PROBLEM TO WORK ON ▸ Rewrite the material between the lines holding "Which event on" and "KyRSÄ vs BooB's", inclusive, swapping "title" for "name" and changing nothing else. Give only those lines, without the pictures.

╭─ PROVIDED DATA

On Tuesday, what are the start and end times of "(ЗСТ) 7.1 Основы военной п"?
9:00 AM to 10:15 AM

╰─
╭─ PROVIDED DATA

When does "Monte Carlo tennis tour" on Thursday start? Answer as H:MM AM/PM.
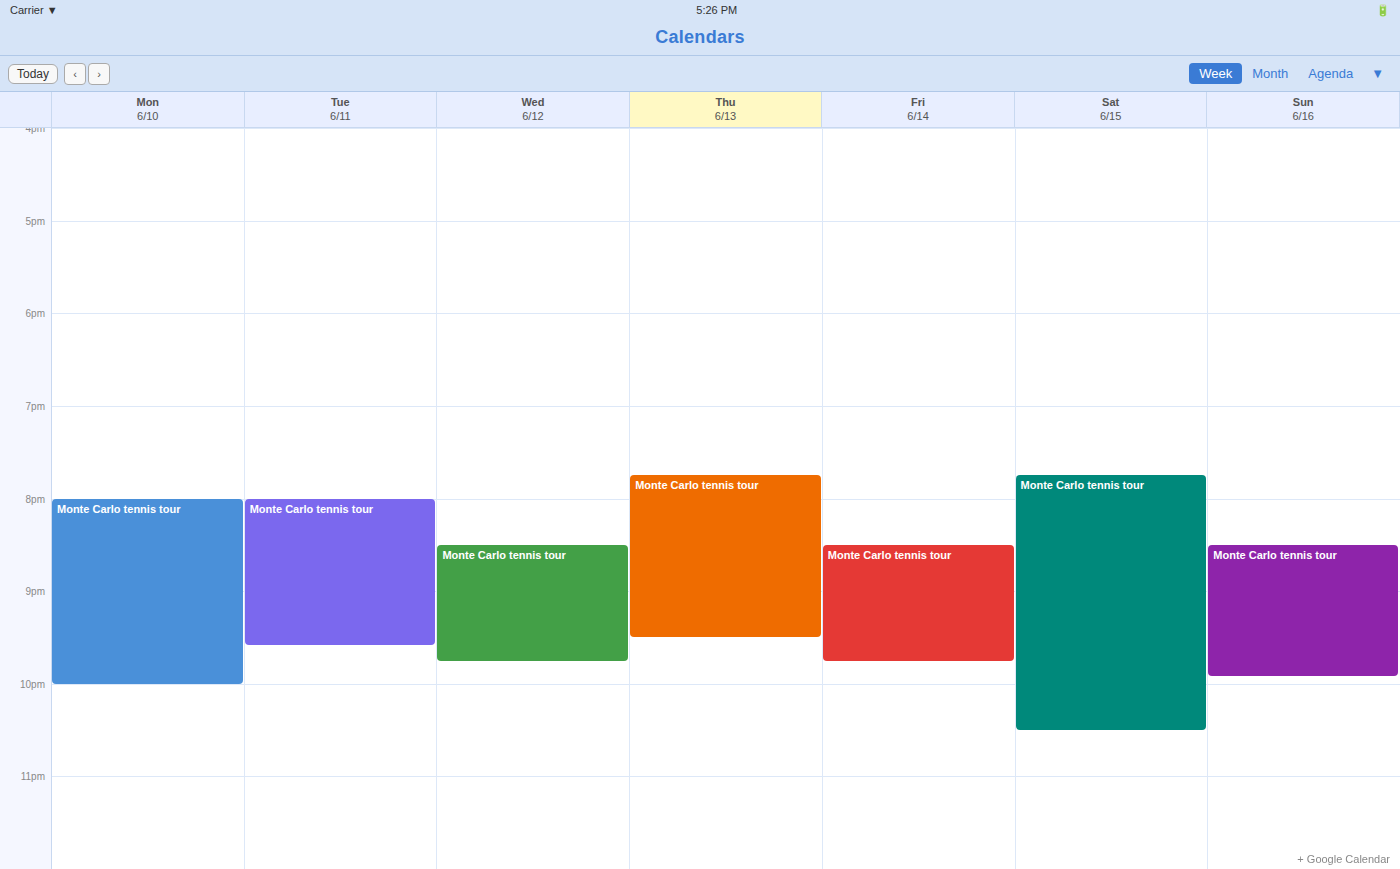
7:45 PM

╰─
╭─ PROVIDED DATA

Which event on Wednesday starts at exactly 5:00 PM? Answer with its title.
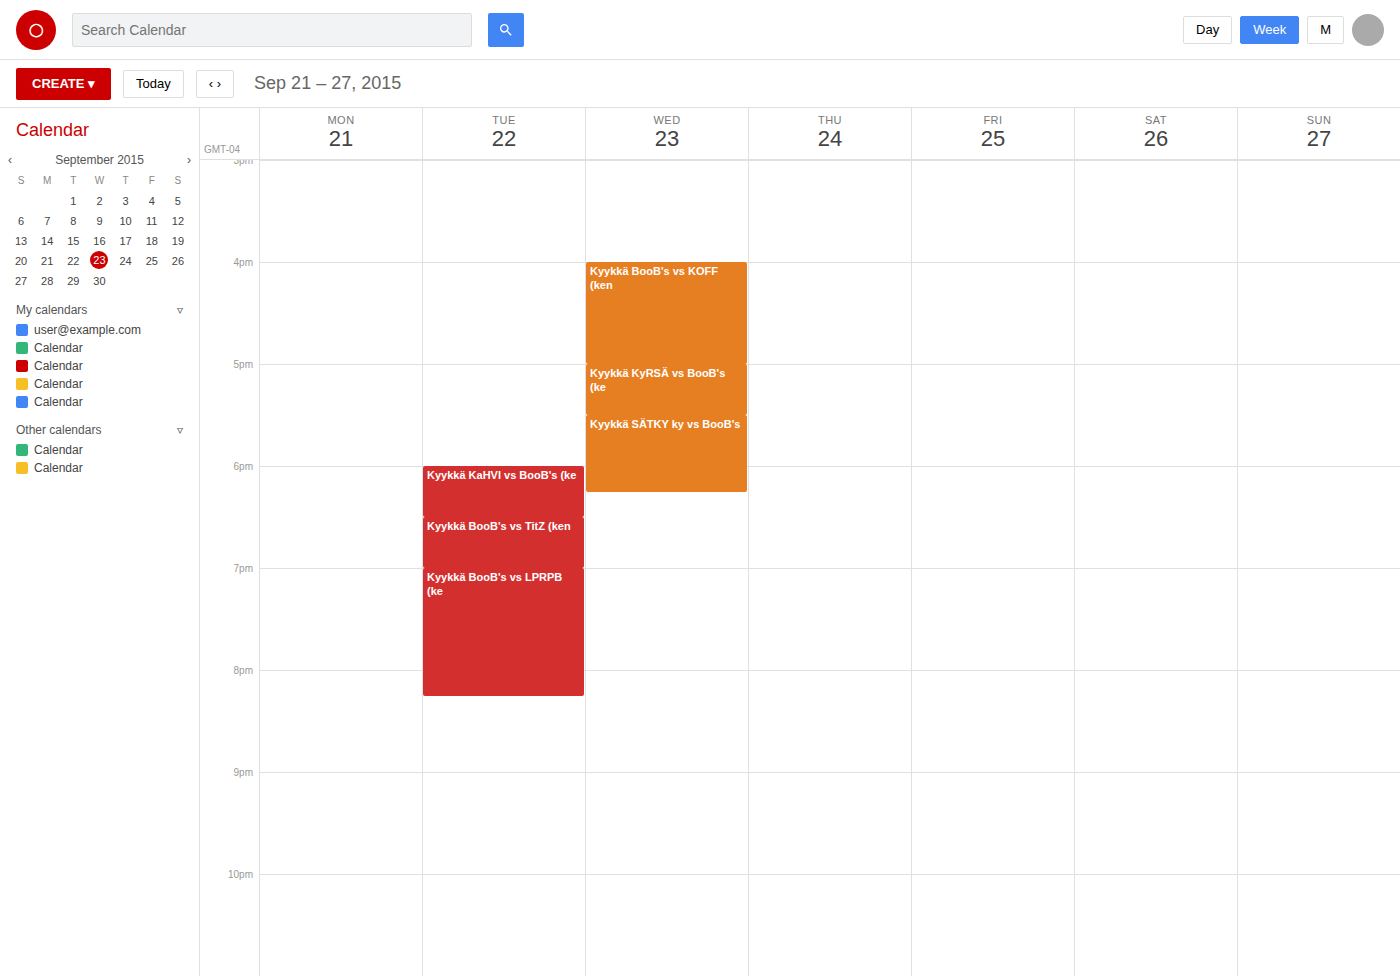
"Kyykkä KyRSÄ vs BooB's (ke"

╰─

SOLUTION FOR THIS PROBLEM ▸
Which event on Wednesday starts at exactly 5:00 PM? Answer with its name.
"Kyykkä KyRSÄ vs BooB's (ke"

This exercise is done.